Because there is no longer enough demand for reusable materials — metals, glass, paper and plastics — to make a special effort of separating them, the City Commission decided Jan. 7 to stop recycling. The decision goes into effect Feb.1.

“The recycling market has pretty much died,” Assistant City Manager Marc-Antonie Cooper said.

The hold on recycling will remain in effect unless or until market forces make recyclables fungible commodities once again.

The numbers tell the story: It is cheaper to throw away than to recycle. Figures compiled by city officials and Bill Redman, a consultant under contract with Deltona, show the cost of recycling is $77 per ton, while the cost of disposing of those items in Volusia County’s Tomoka Landfill, near Port Orange, is $34 per ton.

As things now stand, Redman said, “40 to 60 percent of the materials that can be recycled go to the landfill.”

Deltona contracts with Waste Pro for pickup and disposal of household refuse. Waste Pro has separate trucks for collecting and hauling away garbage and recyclable items.

Deltona residents are currently supposed to place recyclables in a separate bin. With the change, however, recyclables can be placed, along with garbage, into the toters for a single pickup and hauling to the county dump.

While recycling is supposed to be environmentally sensible, by reusing scrap to produce new goods rather than new materials, City Commissioner Loren King said suspending recycling will benefit the environment.

“Less trucks, less personnel, less fuel” will be needed if the pickups and hauling are combined, he said.

Yard waste is not affected.

One of the biggest factors in the recycling market is China, whose purchases of scrap materials from the U.S. have diminished greatly in the past two years or so.

Attempts to stockpile recyclables until demand for them increases have not worked well, Redman said, because it is expensive to store them. Some materials, such as paper, may also become unusable with the passage of time.

Redman said the collapse of the recycling market is a nationwide problem, not limited to Deltona. Deltona formerly received rebates from the sale of recyclables, and that cash funded scholarships the city gave to its outstanding high-school graduates. Recyclables netted Deltona $83,300 in 2011, Redman said.

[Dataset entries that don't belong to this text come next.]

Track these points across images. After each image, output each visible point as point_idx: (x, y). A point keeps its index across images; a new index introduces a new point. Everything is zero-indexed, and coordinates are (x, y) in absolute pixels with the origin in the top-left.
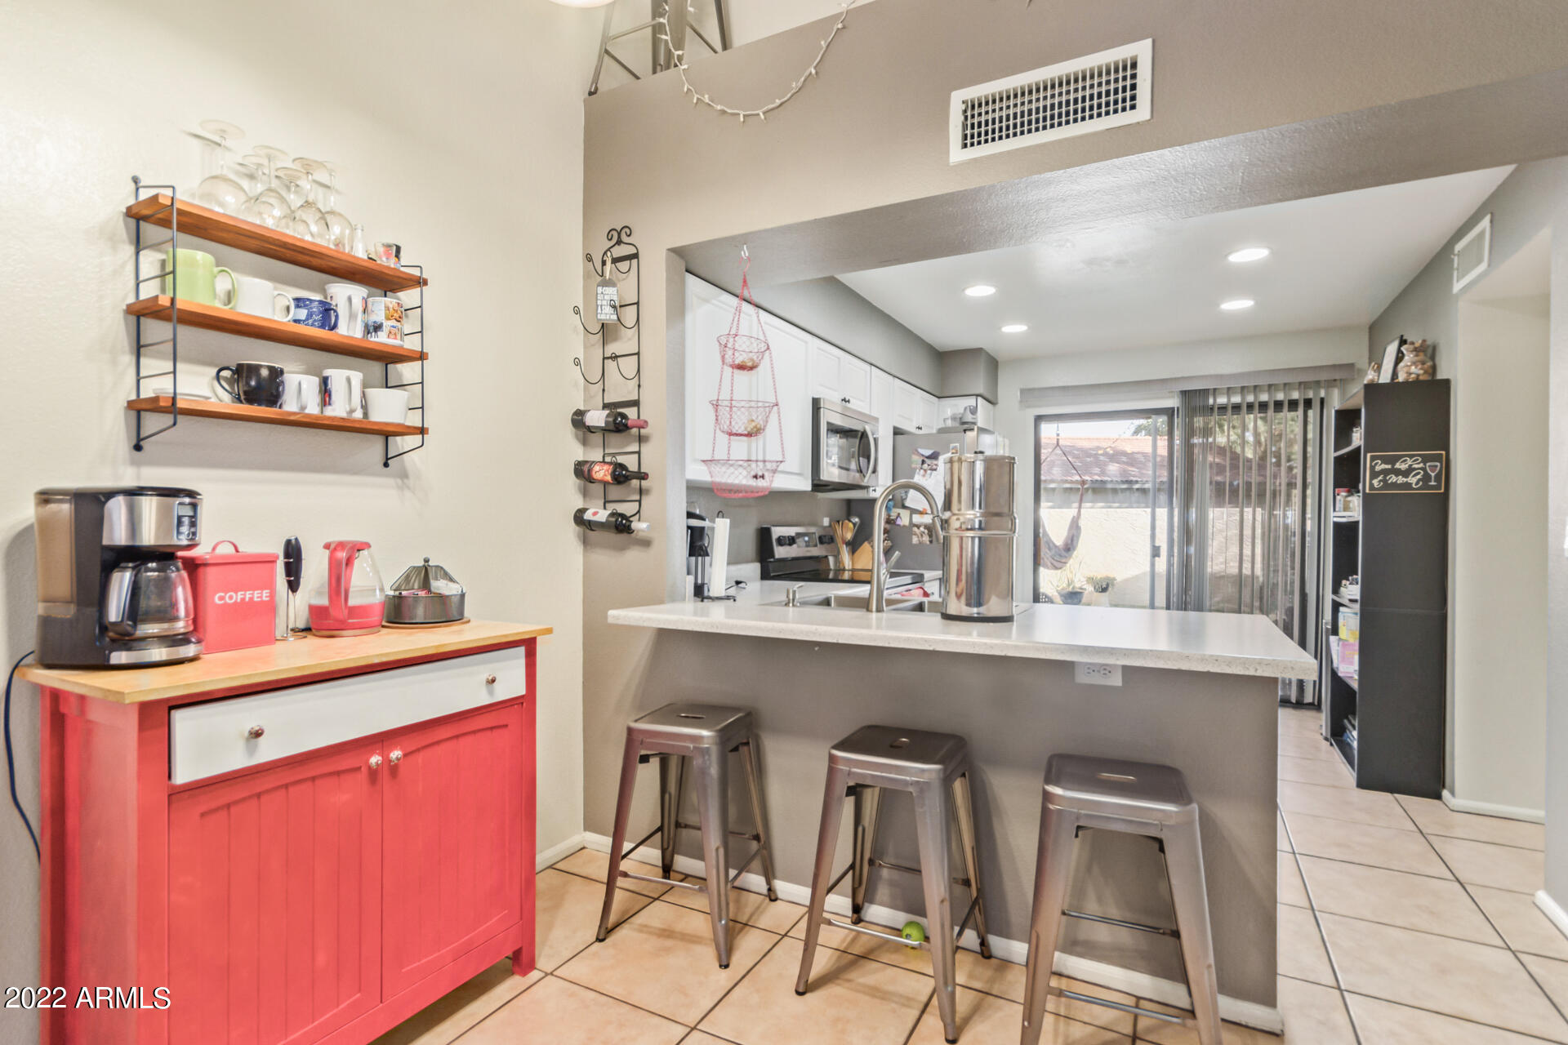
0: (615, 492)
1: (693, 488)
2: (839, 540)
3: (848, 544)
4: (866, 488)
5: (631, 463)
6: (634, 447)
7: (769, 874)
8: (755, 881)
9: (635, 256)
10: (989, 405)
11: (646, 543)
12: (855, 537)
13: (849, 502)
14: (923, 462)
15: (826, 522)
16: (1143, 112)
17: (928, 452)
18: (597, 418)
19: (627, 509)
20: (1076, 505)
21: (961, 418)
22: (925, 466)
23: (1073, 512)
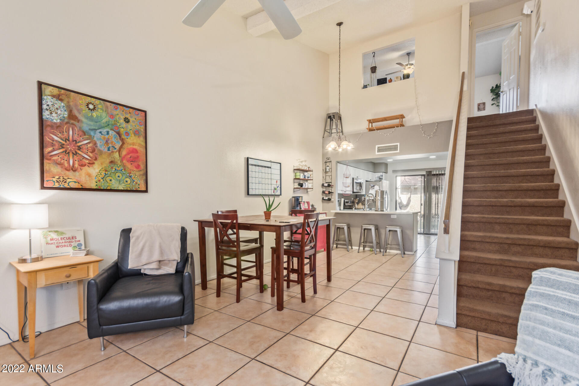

“That was the high-water mark,” he added.

The rebates have vanished. Deltona, according to Redman’s data, has not received any payment for its reusable materials for the past three years.

Not recycling may also lower the special charges Deltona residents pay for solid-waste disposal. The standard assessment for household garbage and trash pickup is $202.80 per year. The charge appears on property-tax bills. Redman estimated the pause in recycling may enable the city to reduce the annual assessments by about $21.

When Mayor Heidi Herzberg suggested City Hall keep the savings for a cash reserve for Deltona’s solid-waste fund, one Deltonan objected.

“You’re taking more to stick that money in a bank account in Deltona, and we’ll never see that money again. That’s a rip-off!” Elbert Bryan told the City Commission.

“You can come and tell them you want your $21 back,” City Attorney Marsha Segal-George advised Bryan, noting the commission conducts a public hearing in July, before the assessment becomes final.

What the trash-pickup charge may be in the future is not known, as city officials consider more changes. Other ideas include combining commercial and residential hauling routes and schedules, to achieve what Commissioner Chris Nabicht described as “an economy of scale.”

The City Commission will discussion the consolidation proposal at its March 4 meeting.

In addition, the city may wish to charge its haulers payments for the privilege of doing business in Deltona, called “franchise fees.”

Franchise fees would enable contract haulers to “pay the city back for the wear and tear on the roads,” Segal-George said.

The City Commission agreed to discuss the possible charges in a future workshop.